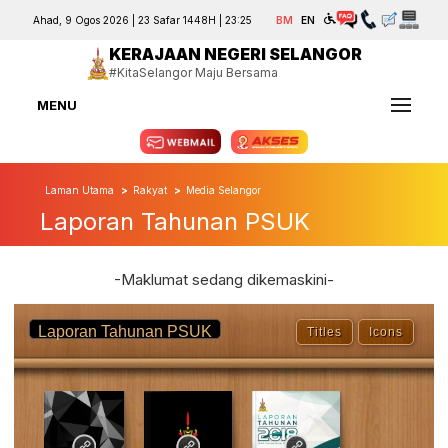
Ahad, 9 Ogos 2026 | 23 Safar 1448H | 23:25
BM
EN
KERAJAAN NEGERI SELANGOR
#KitaSelangor Maju Bersama
MENU
Laman Utama
Rakyat
Media Selangor
Laporan Tahunan PSUK
-Maklumat sedang dikemaskini-
Laporan Tahunan PSUK
Titles
Icons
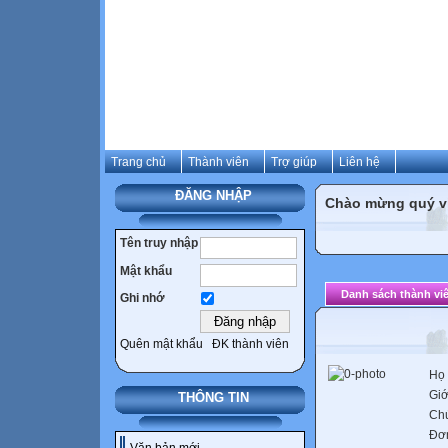
Trang chủ
Thành viên
Trợ giúp
Liên hệ
ĐĂNG NHẬP
Chào mừng quý vị 
Tên truy nhập
Mật khẩu
Danh sách thành vi
Ghi nhớ
Quên mật khẩu
ĐK thành viên
Họ 
Giớ
THÔNG TIN
Ch
Đơn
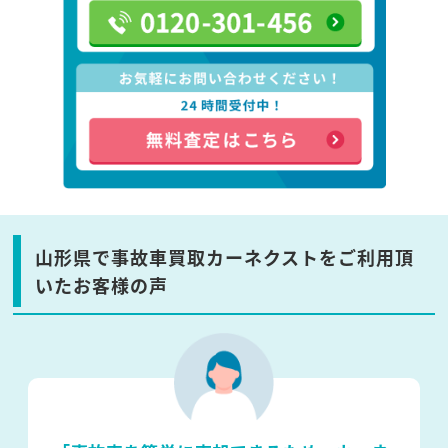
山形県で事故車買取カーネクストをご利用頂
いたお客様の声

§ Problem to solve
Quote every text line from all three items above verbatim, in their original order, and leave out the pictures.

§ Worked solution
Ahad, 9 Ogos 2026 | 23 Safar 1448H | 23:25
BM
EN
KERAJAAN NEGERI SELANGOR
#KitaSelangor Maju Bersama
MENU
Laman Utama
Rakyat
Media Selangor
Laporan Tahunan PSUK
-Maklumat sedang dikemaskini-
Laporan Tahunan PSUK
Titles
Icons
Trang chủ
Thành viên
Trợ giúp
Liên hệ
ĐĂNG NHẬP
Chào mừng quý vị 
Tên truy nhập
Mật khẩu
Danh sách thành vi
Ghi nhớ
Quên mật khẩu
ĐK thành viên
Họ 
Giớ
THÔNG TIN
Ch
Đơn
山形県で事故車買取カーネクストをご利用頂
いたお客様の声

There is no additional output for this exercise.